Jan
2
Is 2013 the Year of Oil?
January 2, 2013 | 4 Comments
The free market of high oil prices for the past few years has made a Renaissance in this country for crude oil. With no help and lots of barriers and new expenses the oil industry has powered right on lifting the U.S. to producing nearly 7 million barrels a day and going over and more is looking like a sure thing.
The oil boom happened all on its own without government subsidies, and the oil and gas boom is the reason that things are going to get real tough for the alternative energy folks over the coming years as those government subsidies wind down. Those subsidies won’t make sense from an economic standpoint once oil prices come down, and from a government budget view we can no longer afford propping up industries that cannot sustain themselves on their own merit in the free market.
If that’s not enough, the impossible to comprehend Iranians have enough money to go ahead with their nuclear program and fund no less than 57 oil projects by June of this year. The idea of sanctions doesn’t seem to accomplish much other than make news.
Even more disconcerting to the peak oil folks is that Saudi Arabia’s Oil Minister has confirmed the discovery of new oil fields in the Tabuk region. This news has a long lead-time, but the news has it that there is lots of natural gas as well. The Madian Gas Field will be developed in 2013 to provide power plants with gas. Today reports have it that the Saudis burn a million barrels of oil to generate electricity – a model soon to stop that would put another million barrels per day on the open market.
On the significant but smaller list is Columbia who should clear the million barrel per day line, Angola is on a roll, and even tired, mired, corrupted and taxed near to exhaustion Mexico is looking up.

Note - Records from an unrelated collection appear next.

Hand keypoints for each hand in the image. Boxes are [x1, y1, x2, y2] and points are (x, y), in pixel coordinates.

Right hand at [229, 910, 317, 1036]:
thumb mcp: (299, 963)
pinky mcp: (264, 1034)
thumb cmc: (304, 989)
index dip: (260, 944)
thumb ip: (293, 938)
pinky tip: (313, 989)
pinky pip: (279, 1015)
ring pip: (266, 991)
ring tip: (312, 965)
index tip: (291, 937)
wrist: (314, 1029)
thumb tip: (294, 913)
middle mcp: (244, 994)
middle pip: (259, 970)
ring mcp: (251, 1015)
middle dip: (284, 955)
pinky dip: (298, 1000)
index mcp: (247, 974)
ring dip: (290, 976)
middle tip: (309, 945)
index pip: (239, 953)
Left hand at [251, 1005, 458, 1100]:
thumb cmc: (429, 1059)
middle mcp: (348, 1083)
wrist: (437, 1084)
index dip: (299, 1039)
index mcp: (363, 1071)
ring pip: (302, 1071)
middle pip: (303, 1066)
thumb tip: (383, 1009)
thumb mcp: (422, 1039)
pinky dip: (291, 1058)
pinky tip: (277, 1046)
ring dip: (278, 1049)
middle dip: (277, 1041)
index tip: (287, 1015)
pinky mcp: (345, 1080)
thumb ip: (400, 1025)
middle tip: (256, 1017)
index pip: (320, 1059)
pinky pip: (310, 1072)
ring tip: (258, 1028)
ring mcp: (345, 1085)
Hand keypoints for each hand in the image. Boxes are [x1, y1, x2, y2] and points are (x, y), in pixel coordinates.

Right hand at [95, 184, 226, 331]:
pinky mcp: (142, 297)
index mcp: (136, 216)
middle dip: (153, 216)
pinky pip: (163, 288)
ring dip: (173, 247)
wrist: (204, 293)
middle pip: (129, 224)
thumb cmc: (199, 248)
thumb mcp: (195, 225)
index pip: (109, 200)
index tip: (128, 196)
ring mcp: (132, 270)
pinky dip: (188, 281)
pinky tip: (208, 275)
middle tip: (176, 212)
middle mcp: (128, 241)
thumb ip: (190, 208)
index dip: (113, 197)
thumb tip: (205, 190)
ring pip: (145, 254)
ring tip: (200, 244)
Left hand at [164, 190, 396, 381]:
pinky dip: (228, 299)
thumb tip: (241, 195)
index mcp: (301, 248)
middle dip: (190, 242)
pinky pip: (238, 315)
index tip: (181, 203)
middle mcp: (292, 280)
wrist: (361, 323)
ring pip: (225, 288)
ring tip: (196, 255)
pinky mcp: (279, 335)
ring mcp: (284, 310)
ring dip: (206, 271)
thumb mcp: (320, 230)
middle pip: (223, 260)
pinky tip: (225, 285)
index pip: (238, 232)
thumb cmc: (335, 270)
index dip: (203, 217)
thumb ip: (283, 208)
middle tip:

But the major players, the U.S. among them, are pouring on the investment and technology. Iraq is now OPEC’s second largest producer with reserves to rival Saudi Arabia. Venezuela has started producing from the rich Carabobo field.
It’s not just the U.S. push. While most of the technology and innovation comes from the U.S. lots of new investment is coming from the BRIC countries (Brazil, Russia, India, China) that are making money with their businesses. That means China with big stakes in Africa and Venezuela with an effort working in Canada at cross-purposes to U.S. interests even though the current U.S. administration doesn’t seem to get it. India also is dabbling in investment off its shores.
But the Big News is Brazil where not only is capital and credible partnerships getting organized, there seems to be a huge regional sized oil field close offshore.
That leaves Russia. This is a government that can’t get it right. With oil and gas resources near the top of everyone’s lists, the economic model that’s developed since the Soviet Union fell apart has trapped the oil and gas resources into oligarchies or really government control.
Investment has floundered, capital has been squandered and the ethics needed to participate both on sharing development technology as well as with treating the customers decently is a slow moving disaster. Now more than twenty years on from the Soviet collapse the Russian people are just as vulnerable to authoritarian mismanagement. Putin has managed without intending to be the key for oil prices while simultaneously facing a government and population dependent on oil production and high prices.
Other than the Russian problem consumers worldwide can expect some relief. The U.S. administration, government run oil businesses and peak oilers, climate change hysteria and adversarial mass media have been conquered by small, medium and large free world oil companies.
It took a while, but the fruits of freedom, free enterprise and free markets are winning. 2013 will be a year of oil and gas.
Comments
4 Comments so far
much of the revolution in American oil production technology was the result of U.S.government research-
Wiki… is giving George Mitchell and his six million dollar investment in getting gas out of shale the credit.
Excellent post.
Sad to think how cheap oil would be if not controlled by Saudi Arabia, Ian, Iraq, Nigeria, Mexico, Venezuela, Russia, Libya etc etc etc.
But it is.
Still, $80 is well high enough to spur abundant new supplies. And tamp down consumption.
Look for long run of oil getting cheaper.
We as Nomabusy organisation would like to get into oil business. How possible it is.